# Work to do
Edit the records by replacing every "collectors" with "collected by", and leave everything else unchanged.

# Recorded data
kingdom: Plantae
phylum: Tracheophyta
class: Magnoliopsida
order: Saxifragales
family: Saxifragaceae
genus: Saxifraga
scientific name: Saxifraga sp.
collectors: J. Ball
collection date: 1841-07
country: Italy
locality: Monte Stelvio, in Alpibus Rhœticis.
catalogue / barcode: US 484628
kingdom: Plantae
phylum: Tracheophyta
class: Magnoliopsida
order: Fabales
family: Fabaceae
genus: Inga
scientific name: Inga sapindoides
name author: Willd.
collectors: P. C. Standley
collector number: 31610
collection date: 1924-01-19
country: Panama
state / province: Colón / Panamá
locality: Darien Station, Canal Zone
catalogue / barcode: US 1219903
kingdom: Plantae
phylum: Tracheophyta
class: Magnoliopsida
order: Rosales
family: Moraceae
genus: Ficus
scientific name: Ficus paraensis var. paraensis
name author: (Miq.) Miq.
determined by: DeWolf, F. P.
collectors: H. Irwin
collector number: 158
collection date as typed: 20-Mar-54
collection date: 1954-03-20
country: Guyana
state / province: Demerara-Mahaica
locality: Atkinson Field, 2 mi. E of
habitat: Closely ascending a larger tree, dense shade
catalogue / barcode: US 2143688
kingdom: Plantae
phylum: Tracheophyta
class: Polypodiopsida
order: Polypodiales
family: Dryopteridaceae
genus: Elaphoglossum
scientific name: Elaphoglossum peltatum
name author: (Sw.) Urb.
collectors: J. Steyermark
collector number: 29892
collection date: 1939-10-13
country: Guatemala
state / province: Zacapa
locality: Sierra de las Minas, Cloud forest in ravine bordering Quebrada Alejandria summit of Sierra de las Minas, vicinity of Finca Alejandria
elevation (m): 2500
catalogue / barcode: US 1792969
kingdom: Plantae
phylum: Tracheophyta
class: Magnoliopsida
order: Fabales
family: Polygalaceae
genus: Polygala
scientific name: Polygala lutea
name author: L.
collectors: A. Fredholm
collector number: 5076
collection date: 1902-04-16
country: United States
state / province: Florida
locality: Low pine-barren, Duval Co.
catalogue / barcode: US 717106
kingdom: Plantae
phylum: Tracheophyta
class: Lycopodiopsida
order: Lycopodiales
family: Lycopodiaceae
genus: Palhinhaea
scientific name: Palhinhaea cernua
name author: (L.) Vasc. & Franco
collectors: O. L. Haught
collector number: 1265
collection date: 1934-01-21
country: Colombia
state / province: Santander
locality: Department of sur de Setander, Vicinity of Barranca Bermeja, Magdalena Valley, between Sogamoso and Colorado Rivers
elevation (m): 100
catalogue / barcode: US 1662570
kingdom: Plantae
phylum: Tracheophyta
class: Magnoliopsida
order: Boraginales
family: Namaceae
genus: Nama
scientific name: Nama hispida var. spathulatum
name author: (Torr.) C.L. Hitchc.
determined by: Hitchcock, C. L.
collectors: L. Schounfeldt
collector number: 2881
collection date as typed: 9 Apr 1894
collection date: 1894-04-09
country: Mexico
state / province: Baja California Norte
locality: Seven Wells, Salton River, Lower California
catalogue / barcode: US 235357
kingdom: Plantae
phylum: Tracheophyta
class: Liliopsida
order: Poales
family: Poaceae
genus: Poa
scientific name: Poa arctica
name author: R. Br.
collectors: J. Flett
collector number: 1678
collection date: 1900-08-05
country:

# Answer
kingdom: Plantae
phylum: Tracheophyta
class: Magnoliopsida
order: Saxifragales
family: Saxifragaceae
genus: Saxifraga
scientific name: Saxifraga sp.
collected by: J. Ball
collection date: 1841-07
country: Italy
locality: Monte Stelvio, in Alpibus Rhœticis.
catalogue / barcode: US 484628
kingdom: Plantae
phylum: Tracheophyta
class: Magnoliopsida
order: Fabales
family: Fabaceae
genus: Inga
scientific name: Inga sapindoides
name author: Willd.
collected by: P. C. Standley
collector number: 31610
collection date: 1924-01-19
country: Panama
state / province: Colón / Panamá
locality: Darien Station, Canal Zone
catalogue / barcode: US 1219903
kingdom: Plantae
phylum: Tracheophyta
class: Magnoliopsida
order: Rosales
family: Moraceae
genus: Ficus
scientific name: Ficus paraensis var. paraensis
name author: (Miq.) Miq.
determined by: DeWolf, F. P.
collected by: H. Irwin
collector number: 158
collection date as typed: 20-Mar-54
collection date: 1954-03-20
country: Guyana
state / province: Demerara-Mahaica
locality: Atkinson Field, 2 mi. E of
habitat: Closely ascending a larger tree, dense shade
catalogue / barcode: US 2143688
kingdom: Plantae
phylum: Tracheophyta
class: Polypodiopsida
order: Polypodiales
family: Dryopteridaceae
genus: Elaphoglossum
scientific name: Elaphoglossum peltatum
name author: (Sw.) Urb.
collected by: J. Steyermark
collector number: 29892
collection date: 1939-10-13
country: Guatemala
state / province: Zacapa
locality: Sierra de las Minas, Cloud forest in ravine bordering Quebrada Alejandria summit of Sierra de las Minas, vicinity of Finca Alejandria
elevation (m): 2500
catalogue / barcode: US 1792969
kingdom: Plantae
phylum: Tracheophyta
class: Magnoliopsida
order: Fabales
family: Polygalaceae
genus: Polygala
scientific name: Polygala lutea
name author: L.
collected by: A. Fredholm
collector number: 5076
collection date: 1902-04-16
country: United States
state / province: Florida
locality: Low pine-barren, Duval Co.
catalogue / barcode: US 717106
kingdom: Plantae
phylum: Tracheophyta
class: Lycopodiopsida
order: Lycopodiales
family: Lycopodiaceae
genus: Palhinhaea
scientific name: Palhinhaea cernua
name author: (L.) Vasc. & Franco
collected by: O. L. Haught
collector number: 1265
collection date: 1934-01-21
country: Colombia
state / province: Santander
locality: Department of sur de Setander, Vicinity of Barranca Bermeja, Magdalena Valley, between Sogamoso and Colorado Rivers
elevation (m): 100
catalogue / barcode: US 1662570
kingdom: Plantae
phylum: Tracheophyta
class: Magnoliopsida
order: Boraginales
family: Namaceae
genus: Nama
scientific name: Nama hispida var. spathulatum
name author: (Torr.) C.L. Hitchc.
determined by: Hitchcock, C. L.
collected by: L. Schounfeldt
collector number: 2881
collection date as typed: 9 Apr 1894
collection date: 1894-04-09
country: Mexico
state / province: Baja California Norte
locality: Seven Wells, Salton River, Lower California
catalogue / barcode: US 235357
kingdom: Plantae
phylum: Tracheophyta
class: Liliopsida
order: Poales
family: Poaceae
genus: Poa
scientific name: Poa arctica
name author: R. Br.
collected by: J. Flett
collector number: 1678
collection date: 1900-08-05
country:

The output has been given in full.